According to Innocenti, it ought to be possible to match Muslim investors, who avoid many harmful investments, to investments that promote the UN’s Sustainable Development Goals. “I realised about four years ago that the majority of sharia-compliant investing would work towards the sustainable development goals if they were just audited and modelled the appropriate way,” she says.

Gayle Peterson, co-principal investigator for Oxfaif, acknowledges that impact investing sits on a “spectrum” of activities that overlap at the margins. These range from impact investing to investments aligned with environmental, social and governance (ESG) principles to standard, financially driven investments.

She classes impact investing as having more “intentionality” than traditional schemes where decisions are based primarily on the expected financial return. “You’re making decisions specifically around social impact,” she stresses.

The categorisation of investments partly reflects investors’ shifting thinking about how to put their money to work — and also how not to.

Joy says his organisation has probably the most comprehensive list of exclusions of any investor — the Church Commissioners avoid financing tobacco, alcohol and gambling, among other areas. But they are focusing more and more on actively seeking to do good, rather than simply avoiding harm.

“We increasingly believe, as a faith-based investor, that you should look at impact and look to effect change with any investments,” Joy says. “So you think about the positive — not just about avoiding things but about trying to effect change in the real world as well.”

There are similar issues in Islamic finance, according to Innocenti.

“The easiest way for fund managers is just to become exclusionary in order to become Islamic-compliant — instead of looking at fundamentally ‘What do we want to invest in?
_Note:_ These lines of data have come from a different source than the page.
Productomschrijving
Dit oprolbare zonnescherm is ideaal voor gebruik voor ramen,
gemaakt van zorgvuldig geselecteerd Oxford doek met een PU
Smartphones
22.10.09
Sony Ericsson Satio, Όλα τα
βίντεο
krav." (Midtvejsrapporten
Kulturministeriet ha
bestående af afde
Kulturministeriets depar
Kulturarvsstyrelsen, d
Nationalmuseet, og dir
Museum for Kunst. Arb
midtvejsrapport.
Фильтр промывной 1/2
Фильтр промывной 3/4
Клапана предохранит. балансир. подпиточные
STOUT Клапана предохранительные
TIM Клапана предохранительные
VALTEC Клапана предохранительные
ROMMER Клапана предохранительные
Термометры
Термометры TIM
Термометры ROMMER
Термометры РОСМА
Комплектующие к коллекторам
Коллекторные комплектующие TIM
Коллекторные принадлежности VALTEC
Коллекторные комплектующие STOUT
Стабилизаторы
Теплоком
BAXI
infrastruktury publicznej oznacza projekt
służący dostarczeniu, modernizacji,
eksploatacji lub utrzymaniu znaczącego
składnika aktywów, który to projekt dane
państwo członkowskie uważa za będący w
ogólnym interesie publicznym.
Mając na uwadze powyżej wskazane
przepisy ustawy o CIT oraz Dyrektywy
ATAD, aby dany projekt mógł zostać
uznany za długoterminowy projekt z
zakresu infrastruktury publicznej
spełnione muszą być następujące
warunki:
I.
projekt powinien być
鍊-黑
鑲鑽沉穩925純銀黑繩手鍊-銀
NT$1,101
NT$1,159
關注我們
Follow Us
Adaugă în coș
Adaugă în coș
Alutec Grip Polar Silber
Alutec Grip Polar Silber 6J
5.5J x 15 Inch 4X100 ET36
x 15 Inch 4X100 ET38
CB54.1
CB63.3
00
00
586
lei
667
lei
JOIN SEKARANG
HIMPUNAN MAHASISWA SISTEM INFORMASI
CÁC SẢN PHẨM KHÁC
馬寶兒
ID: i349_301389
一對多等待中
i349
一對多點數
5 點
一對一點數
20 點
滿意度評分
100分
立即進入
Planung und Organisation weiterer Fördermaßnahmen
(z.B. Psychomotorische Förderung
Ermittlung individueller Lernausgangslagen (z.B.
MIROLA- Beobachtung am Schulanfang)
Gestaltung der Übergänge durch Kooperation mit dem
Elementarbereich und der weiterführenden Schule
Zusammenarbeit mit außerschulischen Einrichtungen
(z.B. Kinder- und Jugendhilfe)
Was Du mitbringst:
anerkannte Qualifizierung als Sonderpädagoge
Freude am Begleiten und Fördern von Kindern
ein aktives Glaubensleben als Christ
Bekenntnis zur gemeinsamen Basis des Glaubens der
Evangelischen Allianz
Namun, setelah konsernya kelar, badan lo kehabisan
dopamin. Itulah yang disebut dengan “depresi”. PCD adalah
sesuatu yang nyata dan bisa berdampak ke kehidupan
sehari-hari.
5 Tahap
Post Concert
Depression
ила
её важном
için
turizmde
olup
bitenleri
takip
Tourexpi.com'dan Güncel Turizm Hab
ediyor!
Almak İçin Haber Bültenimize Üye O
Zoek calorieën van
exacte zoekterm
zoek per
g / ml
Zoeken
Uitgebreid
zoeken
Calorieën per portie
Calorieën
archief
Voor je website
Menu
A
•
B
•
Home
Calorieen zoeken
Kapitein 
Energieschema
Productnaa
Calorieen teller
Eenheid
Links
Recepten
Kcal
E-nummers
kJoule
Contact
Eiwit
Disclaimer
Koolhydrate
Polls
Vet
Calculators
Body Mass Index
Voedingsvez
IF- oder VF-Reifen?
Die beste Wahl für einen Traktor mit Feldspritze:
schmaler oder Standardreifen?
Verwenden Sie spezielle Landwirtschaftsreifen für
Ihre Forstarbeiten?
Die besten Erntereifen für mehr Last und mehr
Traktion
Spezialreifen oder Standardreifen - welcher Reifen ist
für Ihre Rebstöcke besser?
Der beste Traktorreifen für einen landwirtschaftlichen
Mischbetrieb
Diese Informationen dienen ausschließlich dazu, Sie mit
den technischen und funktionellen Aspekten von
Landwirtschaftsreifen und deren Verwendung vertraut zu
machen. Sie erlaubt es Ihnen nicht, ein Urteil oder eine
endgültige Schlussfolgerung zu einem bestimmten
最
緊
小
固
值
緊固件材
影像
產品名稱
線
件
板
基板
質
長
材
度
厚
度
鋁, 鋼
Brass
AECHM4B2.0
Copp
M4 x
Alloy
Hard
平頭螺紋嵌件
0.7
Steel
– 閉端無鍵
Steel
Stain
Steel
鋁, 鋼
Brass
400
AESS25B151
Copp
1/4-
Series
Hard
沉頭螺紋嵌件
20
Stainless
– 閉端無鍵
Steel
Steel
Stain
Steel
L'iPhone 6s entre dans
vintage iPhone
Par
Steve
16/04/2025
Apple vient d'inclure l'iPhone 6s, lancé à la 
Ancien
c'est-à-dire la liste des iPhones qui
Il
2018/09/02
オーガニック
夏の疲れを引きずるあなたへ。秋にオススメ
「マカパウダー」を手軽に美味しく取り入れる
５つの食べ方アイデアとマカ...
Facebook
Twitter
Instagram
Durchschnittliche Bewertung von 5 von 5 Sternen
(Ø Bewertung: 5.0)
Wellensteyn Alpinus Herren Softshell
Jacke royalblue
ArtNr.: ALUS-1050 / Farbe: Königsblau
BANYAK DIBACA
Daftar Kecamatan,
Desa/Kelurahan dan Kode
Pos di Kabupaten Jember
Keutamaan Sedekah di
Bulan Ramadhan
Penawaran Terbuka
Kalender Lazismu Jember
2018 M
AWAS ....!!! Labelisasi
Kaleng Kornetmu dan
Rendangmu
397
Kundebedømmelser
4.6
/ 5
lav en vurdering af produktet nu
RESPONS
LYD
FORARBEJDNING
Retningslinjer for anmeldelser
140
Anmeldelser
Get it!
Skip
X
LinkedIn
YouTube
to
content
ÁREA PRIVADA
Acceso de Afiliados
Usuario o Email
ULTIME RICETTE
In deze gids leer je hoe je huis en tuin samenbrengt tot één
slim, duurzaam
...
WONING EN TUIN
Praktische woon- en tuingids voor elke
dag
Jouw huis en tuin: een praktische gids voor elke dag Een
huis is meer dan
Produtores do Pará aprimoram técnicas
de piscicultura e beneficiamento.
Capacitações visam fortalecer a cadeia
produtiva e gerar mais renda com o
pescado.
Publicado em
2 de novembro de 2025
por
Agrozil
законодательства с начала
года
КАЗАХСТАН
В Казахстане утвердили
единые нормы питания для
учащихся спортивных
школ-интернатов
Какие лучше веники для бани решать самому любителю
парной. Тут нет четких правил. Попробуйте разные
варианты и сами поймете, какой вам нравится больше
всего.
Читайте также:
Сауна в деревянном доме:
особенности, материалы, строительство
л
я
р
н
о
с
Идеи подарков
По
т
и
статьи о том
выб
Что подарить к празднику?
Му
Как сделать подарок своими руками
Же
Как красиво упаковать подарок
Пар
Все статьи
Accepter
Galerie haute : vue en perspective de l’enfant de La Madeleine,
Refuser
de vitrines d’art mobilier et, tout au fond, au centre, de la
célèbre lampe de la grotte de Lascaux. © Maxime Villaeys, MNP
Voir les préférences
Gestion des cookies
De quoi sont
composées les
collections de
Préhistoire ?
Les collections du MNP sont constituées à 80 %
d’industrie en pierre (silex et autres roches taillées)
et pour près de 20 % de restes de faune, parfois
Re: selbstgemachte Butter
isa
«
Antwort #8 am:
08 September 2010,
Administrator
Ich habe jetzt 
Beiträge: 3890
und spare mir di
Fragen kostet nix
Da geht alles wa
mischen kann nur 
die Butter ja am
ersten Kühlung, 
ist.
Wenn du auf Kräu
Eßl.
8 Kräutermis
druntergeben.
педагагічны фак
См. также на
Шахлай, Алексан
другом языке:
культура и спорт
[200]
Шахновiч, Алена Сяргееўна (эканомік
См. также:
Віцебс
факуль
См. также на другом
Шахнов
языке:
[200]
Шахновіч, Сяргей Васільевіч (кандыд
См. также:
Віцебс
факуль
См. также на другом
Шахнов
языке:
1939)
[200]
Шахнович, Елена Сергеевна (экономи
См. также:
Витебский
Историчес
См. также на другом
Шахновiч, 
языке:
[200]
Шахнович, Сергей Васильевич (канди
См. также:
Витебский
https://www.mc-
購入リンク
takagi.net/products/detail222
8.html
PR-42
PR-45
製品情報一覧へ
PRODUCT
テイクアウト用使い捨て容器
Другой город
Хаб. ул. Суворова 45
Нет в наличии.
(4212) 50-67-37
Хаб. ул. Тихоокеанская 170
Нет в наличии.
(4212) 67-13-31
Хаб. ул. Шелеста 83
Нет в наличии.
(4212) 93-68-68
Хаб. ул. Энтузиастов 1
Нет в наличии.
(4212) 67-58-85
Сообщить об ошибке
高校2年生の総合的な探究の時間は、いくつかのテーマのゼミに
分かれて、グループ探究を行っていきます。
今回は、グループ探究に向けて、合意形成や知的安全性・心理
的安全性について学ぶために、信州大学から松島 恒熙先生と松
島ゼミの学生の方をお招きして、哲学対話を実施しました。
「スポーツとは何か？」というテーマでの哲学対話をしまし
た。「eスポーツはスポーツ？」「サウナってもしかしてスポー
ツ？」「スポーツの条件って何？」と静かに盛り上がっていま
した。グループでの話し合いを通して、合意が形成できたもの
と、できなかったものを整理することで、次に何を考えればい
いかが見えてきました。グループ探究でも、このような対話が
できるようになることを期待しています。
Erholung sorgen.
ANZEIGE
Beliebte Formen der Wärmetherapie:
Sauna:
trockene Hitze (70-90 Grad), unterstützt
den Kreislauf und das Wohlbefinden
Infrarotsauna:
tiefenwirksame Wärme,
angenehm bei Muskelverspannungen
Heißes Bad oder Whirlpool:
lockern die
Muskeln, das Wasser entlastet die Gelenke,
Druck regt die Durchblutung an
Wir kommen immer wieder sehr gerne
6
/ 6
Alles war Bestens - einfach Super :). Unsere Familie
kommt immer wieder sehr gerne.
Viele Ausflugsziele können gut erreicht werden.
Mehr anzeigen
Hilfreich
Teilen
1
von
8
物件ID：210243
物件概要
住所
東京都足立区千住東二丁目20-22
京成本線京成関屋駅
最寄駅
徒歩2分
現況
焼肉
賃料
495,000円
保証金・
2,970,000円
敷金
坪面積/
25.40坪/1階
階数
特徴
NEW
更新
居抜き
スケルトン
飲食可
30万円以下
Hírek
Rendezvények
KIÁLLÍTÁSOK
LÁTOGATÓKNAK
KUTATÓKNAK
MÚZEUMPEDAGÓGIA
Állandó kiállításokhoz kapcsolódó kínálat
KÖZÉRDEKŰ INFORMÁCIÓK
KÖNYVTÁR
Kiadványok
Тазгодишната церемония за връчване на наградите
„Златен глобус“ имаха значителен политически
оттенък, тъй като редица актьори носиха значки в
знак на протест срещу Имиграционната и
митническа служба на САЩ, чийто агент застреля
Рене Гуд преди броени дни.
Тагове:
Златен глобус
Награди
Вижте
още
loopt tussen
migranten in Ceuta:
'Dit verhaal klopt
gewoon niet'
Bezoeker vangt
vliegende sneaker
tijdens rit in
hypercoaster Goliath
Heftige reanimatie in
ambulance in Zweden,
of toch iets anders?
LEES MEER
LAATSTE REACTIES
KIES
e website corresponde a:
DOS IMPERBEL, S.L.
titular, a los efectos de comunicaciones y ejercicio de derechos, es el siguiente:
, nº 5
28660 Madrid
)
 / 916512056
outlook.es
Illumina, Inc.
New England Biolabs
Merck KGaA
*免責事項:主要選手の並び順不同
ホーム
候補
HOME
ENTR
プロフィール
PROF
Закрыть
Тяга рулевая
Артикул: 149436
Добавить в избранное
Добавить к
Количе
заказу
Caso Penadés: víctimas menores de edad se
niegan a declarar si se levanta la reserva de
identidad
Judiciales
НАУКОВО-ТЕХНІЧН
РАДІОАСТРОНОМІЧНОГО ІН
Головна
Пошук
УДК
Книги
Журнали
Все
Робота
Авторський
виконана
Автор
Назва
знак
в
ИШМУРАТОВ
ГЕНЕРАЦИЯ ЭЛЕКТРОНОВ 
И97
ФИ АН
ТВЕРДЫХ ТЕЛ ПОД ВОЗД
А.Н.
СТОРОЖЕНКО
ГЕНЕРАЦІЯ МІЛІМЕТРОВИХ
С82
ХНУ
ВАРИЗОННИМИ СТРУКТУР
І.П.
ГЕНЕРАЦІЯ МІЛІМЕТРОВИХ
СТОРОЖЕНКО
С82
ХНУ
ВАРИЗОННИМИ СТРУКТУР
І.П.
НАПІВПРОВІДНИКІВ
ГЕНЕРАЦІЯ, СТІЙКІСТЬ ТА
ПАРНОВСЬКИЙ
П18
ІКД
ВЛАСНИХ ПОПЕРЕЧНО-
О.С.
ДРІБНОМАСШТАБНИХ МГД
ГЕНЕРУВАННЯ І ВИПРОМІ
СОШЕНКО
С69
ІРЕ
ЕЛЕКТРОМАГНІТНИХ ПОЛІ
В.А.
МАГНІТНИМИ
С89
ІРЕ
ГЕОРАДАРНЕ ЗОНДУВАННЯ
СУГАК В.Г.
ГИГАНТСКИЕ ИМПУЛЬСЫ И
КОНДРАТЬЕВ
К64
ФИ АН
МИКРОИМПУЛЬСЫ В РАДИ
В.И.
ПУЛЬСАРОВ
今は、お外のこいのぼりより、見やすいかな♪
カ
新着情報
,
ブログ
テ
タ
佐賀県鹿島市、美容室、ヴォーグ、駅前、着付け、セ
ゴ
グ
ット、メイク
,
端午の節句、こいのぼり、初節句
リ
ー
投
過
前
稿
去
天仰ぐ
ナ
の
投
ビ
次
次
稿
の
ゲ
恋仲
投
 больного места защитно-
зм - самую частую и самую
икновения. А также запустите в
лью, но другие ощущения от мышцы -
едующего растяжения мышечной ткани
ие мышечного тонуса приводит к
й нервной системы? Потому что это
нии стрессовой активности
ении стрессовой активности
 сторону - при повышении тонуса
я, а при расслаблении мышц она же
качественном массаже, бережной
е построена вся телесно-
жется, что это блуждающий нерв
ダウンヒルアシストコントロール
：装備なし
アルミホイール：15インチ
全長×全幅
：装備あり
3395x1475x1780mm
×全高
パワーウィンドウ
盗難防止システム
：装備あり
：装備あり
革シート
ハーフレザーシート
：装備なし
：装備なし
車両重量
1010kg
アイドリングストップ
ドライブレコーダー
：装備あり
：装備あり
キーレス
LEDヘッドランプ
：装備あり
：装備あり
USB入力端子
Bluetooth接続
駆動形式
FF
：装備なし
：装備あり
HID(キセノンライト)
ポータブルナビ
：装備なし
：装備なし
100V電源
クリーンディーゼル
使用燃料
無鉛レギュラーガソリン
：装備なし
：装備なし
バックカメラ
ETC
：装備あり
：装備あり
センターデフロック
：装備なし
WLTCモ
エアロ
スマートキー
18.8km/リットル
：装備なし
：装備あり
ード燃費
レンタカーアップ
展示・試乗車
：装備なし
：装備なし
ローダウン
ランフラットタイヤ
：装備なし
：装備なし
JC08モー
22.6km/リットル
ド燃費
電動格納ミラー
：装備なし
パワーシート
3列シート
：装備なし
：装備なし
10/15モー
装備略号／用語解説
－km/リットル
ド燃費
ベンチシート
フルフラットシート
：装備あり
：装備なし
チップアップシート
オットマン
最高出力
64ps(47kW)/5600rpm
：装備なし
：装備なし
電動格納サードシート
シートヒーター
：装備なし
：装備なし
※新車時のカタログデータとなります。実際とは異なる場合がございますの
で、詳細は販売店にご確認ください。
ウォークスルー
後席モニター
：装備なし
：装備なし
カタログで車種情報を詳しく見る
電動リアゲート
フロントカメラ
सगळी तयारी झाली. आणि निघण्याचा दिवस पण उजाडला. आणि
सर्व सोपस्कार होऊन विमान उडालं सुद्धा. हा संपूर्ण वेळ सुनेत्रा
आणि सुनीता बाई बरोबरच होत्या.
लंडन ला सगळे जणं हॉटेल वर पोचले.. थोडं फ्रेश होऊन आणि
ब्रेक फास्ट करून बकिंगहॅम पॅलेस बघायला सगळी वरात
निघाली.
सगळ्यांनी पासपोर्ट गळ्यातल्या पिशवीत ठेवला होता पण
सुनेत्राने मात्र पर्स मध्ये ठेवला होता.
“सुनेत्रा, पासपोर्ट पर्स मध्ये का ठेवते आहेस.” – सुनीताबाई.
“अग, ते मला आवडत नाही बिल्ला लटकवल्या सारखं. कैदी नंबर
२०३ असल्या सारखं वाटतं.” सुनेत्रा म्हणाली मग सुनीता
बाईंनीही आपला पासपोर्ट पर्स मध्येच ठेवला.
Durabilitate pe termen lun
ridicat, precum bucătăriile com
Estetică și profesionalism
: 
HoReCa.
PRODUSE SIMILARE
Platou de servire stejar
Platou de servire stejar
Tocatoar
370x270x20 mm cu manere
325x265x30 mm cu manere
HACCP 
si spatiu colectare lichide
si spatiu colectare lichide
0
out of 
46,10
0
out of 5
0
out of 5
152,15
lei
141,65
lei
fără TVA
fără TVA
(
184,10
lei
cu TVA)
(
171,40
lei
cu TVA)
What do we want the impact of our investments to be?’” she explains.

She calculates that, if all Islamic funds started measuring the impact of their investments and using those measures to direct their decisions, it could free up enough money to achieve the UN SDGs by the target date of 2030.

Sophia Shepodd Innocenti argues that most sharia-compliant investing can support the UN’s Sustainable Development Goals

Instead, she says, many Islamic funds concentrate solely on property. “A few impact funds have failed because Muslim investors are just so used to investing in real estate, essentially, that everything else seems daunting,” she observes.

But Peterson points to programmes backed by churches in Canada — including the Church of England’s sister church, the Anglican Church of Canada — as evidence that some impact investors are more imaginative. Just as the Church Commissioners are offering restitution for slavery, some Canadian churches are making impact investments to help those harmed in church boarding schools.

Peterson accepts that some faith-based investors avoid groups that wider society might regard as deserving. Some institutions, convinced that gay sex is wrong, will hesitate to devote money to projects supporting marginalised gay people, for example. For some Roman Catholic institutions, any involvement in healthcare has to steer clear of abortion.

Nevertheless, Peterson argues that the aims of most faith-based investors fit neatly with the SDGs, which means the growing amount of capital at their disposal can help to narrow the wealth and wellbeing gap between people in poorer parts of the world and the industrialised countries.

“I think it’s an opportunity to reach, with compassion and courage, resources that haven’t been tapped — and be more intentional about that,” Peterson says.